(Data begins)
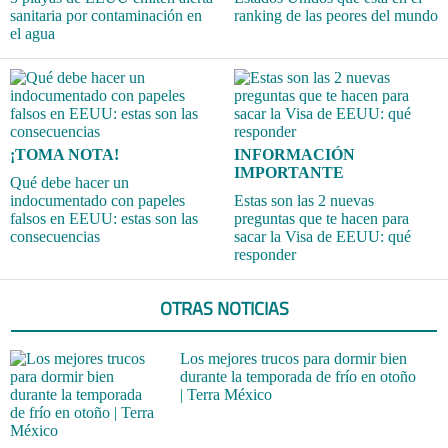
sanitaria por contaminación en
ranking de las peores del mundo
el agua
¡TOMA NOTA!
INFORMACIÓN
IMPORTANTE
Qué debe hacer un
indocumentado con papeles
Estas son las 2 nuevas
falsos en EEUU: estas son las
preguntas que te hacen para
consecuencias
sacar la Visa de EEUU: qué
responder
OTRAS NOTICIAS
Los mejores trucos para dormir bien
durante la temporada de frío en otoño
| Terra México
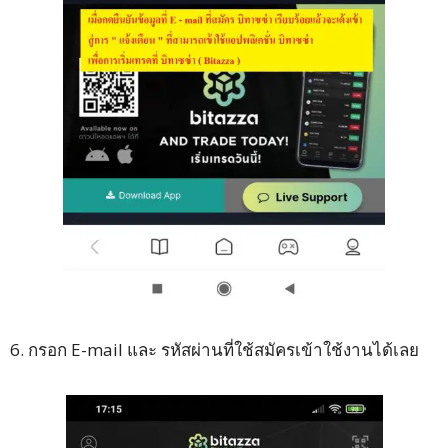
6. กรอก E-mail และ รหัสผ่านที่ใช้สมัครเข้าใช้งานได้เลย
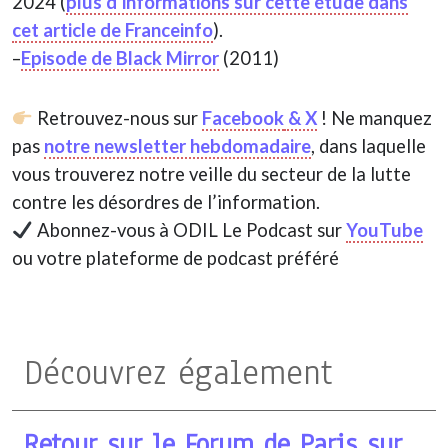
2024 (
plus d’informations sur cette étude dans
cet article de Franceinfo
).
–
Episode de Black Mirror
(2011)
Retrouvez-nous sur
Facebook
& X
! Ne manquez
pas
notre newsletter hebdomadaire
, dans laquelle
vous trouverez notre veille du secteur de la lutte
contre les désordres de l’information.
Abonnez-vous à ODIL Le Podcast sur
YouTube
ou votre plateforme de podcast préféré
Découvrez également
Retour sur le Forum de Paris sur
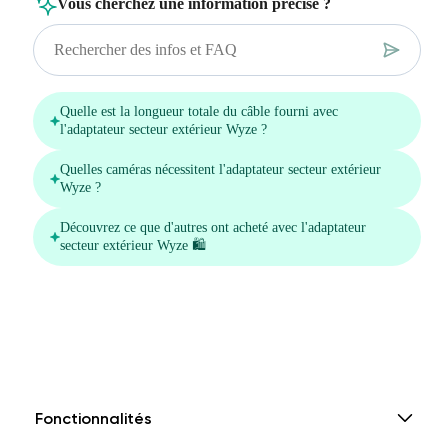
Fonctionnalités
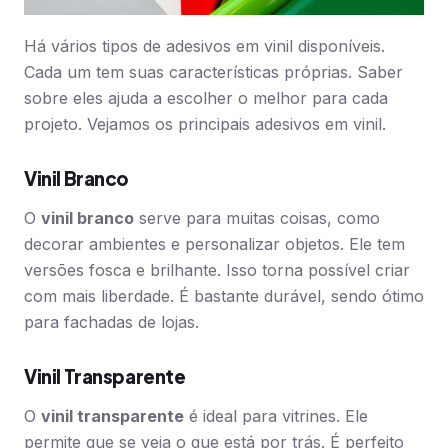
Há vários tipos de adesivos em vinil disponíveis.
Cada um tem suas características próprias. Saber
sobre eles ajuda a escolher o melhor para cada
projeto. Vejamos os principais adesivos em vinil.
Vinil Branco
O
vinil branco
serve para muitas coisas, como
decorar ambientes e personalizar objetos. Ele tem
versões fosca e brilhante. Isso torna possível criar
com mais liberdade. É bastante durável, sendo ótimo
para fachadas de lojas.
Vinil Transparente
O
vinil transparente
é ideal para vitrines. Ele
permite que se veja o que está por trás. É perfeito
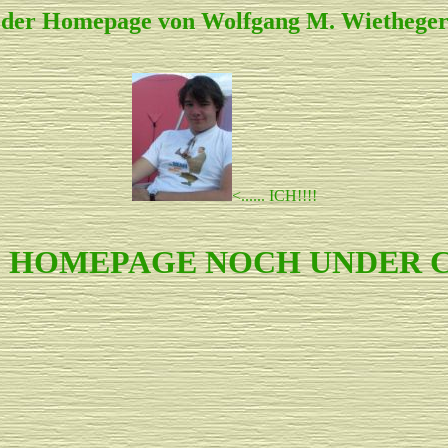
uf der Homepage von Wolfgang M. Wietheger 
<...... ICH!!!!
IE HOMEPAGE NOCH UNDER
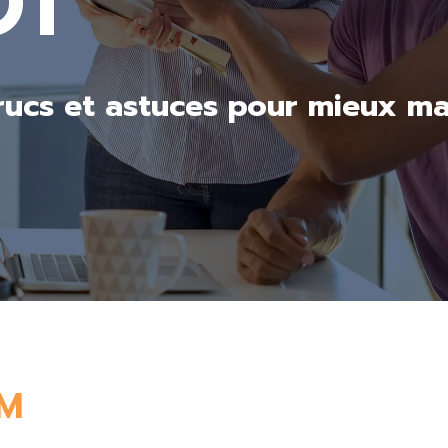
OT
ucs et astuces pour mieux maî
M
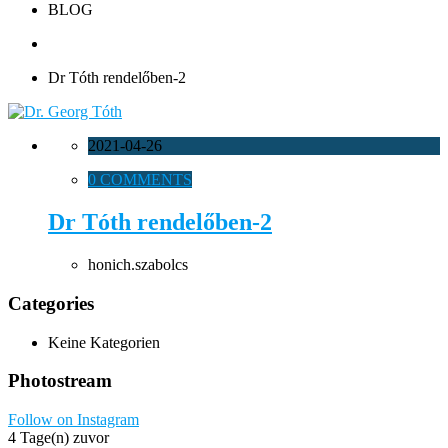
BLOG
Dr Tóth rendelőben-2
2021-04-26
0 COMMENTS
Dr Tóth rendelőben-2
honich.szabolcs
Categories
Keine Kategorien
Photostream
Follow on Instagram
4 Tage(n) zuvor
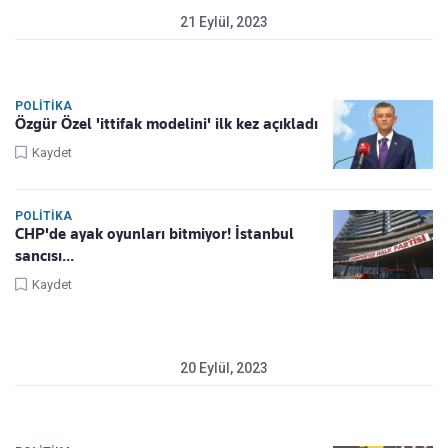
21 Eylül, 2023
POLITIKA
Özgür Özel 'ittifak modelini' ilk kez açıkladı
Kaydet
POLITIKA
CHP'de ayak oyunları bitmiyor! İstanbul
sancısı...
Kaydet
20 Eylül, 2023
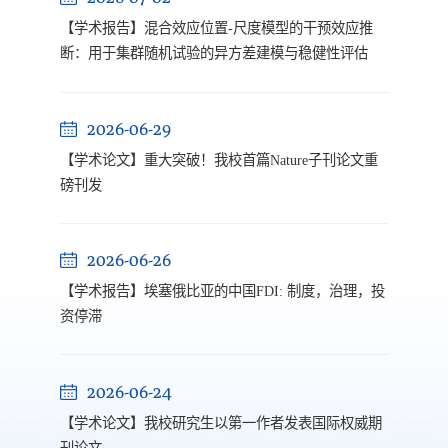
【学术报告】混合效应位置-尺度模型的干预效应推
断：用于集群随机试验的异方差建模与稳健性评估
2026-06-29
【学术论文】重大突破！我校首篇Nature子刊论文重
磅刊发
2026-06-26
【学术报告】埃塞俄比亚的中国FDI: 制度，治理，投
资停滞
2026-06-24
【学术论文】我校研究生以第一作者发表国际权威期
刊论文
(Data ends)
(Data begins)
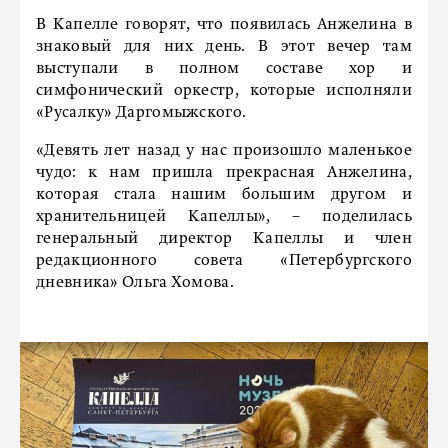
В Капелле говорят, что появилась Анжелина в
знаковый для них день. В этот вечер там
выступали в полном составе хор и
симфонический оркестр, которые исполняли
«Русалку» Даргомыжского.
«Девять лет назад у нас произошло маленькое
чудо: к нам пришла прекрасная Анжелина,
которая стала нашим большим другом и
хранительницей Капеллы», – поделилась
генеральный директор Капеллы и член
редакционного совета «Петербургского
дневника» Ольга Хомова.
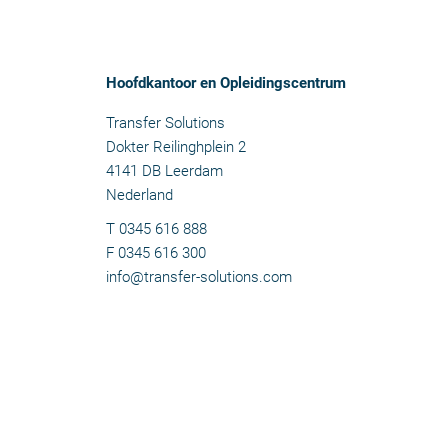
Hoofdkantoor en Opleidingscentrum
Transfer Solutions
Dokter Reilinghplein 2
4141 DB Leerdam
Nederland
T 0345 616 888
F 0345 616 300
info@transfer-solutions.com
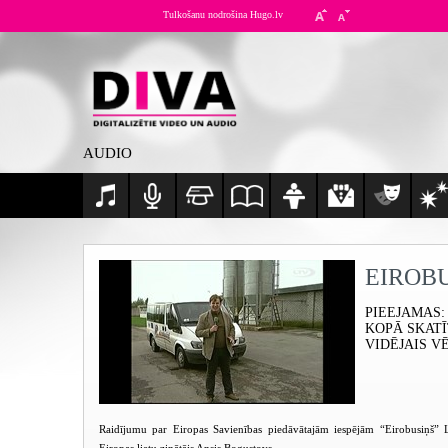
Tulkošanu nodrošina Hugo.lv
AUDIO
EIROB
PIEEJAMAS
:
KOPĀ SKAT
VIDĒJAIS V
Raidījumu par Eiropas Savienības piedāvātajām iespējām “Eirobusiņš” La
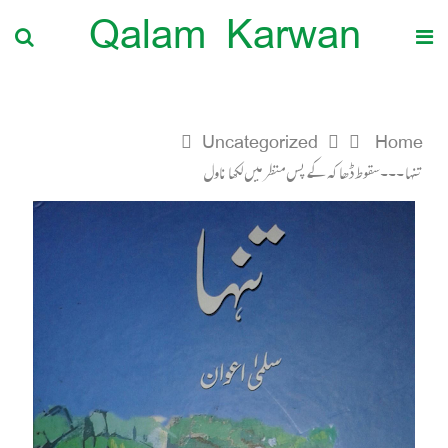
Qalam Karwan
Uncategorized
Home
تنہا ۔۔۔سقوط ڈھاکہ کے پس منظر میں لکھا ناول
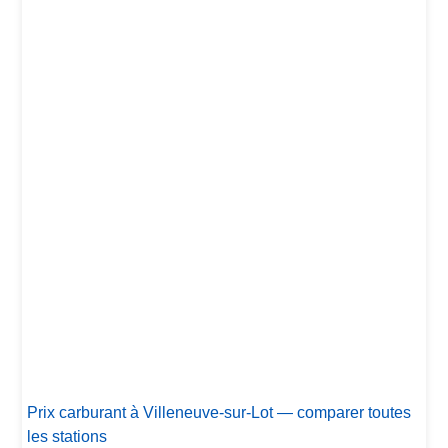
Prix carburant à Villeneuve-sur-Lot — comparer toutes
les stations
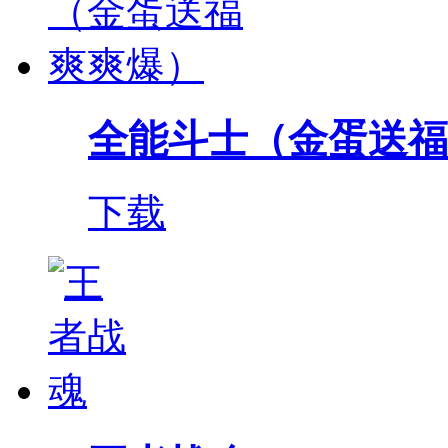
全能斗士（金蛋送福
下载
(Data ends)
■ **Requirement**
Scan the listing above, and wherever a line holds the string "para", copy that line.

■ **Written response**
preguntas que te hacen para
Los mejores trucos para dormir bien
sobre eles ajuda a escolher o melhor para cada
serve para muitas coisas, como
para fachadas de lojas.
é ideal para vitrines. Ele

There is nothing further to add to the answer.